BAB 8

14 5 3
                                    

Awalnya Sean merasa bahagia kala mengetahui sang Ayah akan pergi ke luar kota untuk pekerjaannya. Ia bisa membayangkan ketenangan yang akan dia dapatkan. Setidaknya ia dapat waktu tiga hari waktu tanpa tekanan. Awalnya begitu. Tetapi..

"Kau akan berada di rumah Julian selama aku pergi."

Tentu saja Sean tidak bisa menentang perintah itu.

Di sinilah Sean.

Malam itu ia terbaring di lantai yang keras dengan beralaskan sebuah kain tipis. Sedangkan di atas ranjang sebelahnya, Julian tidur dengan begitu nyaman. Bayangkan saja, sehari-hari Sean berada di atas kasur empuk nan nyaman dan tentu saja mahal tetapi kini ia harus tidur di lantai tanpa bantal. Apalagi ruangannya cukup panas membuat Sean tidak bisa memejamkan matanya sebentar saja.

Julian telah pergi ke alam mimpinya entah sejauh mana dan Sean terus bergerak ke kanan dan ke kiri mencari posisi yang nyaman untuk tubuhnya. Tapi tidak bisa.

Akhirnya ia menyerah. Ia duduk dan mengusak rambutnya dengan kesal. Melihat Julian sudah mendengkur membuatnya mendengus kesal. Pemuda itu benar-benar menyebalkan. Ingin rasanya Sean mencekik lehernya.
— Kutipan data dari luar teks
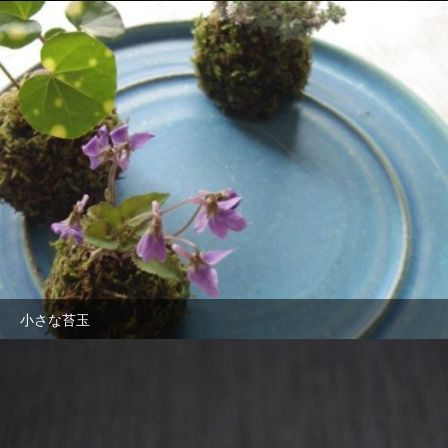
小さな苔玉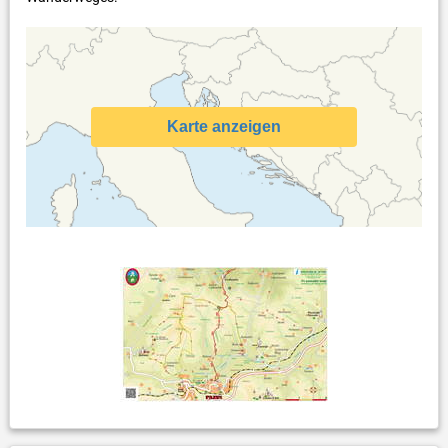
Karte anzeigen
Sean memilih beranjak dan pergi ke luar dari kamar itu. Ia melihat ke sekeliling rumah dan sangat sunyi. Bahkan langkah kakinya terdengar begitu jelas tiap kali bersentuhan dengan lantai kayu itu. Langkah kakinya membawanya ke arah dapur. Ia ambil segelas air lalu menegaknya sekaligus hingga tandas.

Matanya tak sengaja melihat ke arah meja makan. Seketika ia kembali teringat kejadian terakhir saat bersama dengan Lana—Ibu Julian— yang masih tergambar jelas di kepalanya. Bahkan tiap ucapan itu kembali terdengar seolah baru saja ada yang memutarkan rekaman suara itu.

Sean duduk di kursi dekat meja makan itu lalu termenung.

"Bisakah Sean berhenti menari?"

"Banci!"

"Kegiatan bodoh apalagi yang kau lakukan selain menari?"

"Sekali lagi aku melihatmu menari, aku tidak akan segan-segan mematahkan kakimu."

Suara-suara itu terus berputar dan membuat kepala Sean pening seketika. Ia memijat kepalanya dengan harapan pening di kepalanya menghilang.

Ia membuka ponselnya dan menekan tombol pencarian di browsernya.

'Apakah Balet hanya untuk perempuan?'

Ia terus menjelajahi internet itu.

"Meskipun sebagian besar penarinya adalah perempuan, Tetapi Penari pria sangat penting bagi setiap kelompok Balet. Balet bisa dilakukan oleh siapapun itu tanpa memandang gender"

Sean ingin mengirimkan potongan artikel tersebut pada sang Ayah. Tetapi ia yakin, sang ayah akan mengabaikannya. Ia bisa  membayangkan wajah sang ayah akan masam seketika membaca kalimat tersebut.

Ia kembali menjelajahi internet dan menemukan salah satu interview salah satu idola pria yang tengah naik daun.

"Ayahku adalah orang yang berperan paling penting dalam karirku. Ketika ia mengetahui aku suka menari, ia langsung mendaftarkanku ke sekolah balet. Jika ia tidak menyuruhku ikut audisi, aku rasa aku akan menjadi ballerina."

Sean berdecih. "Kenapa beda sekali dengan Ayah? Kenapa tidak ayahnya saja yang menjadi ayahku?"

Tanpa sadar ia terus melihat artis tersebut bahkan melihat seluruh penampilannya di panggung. Sungguh powerfull dan sangat detail. Balet adalah tarian yang memerlukan kekuatan dan energi serta penguasaan panggung yang kuat. Sean membayangkan bahwa jika ia menari balet pasti akan sangat indah.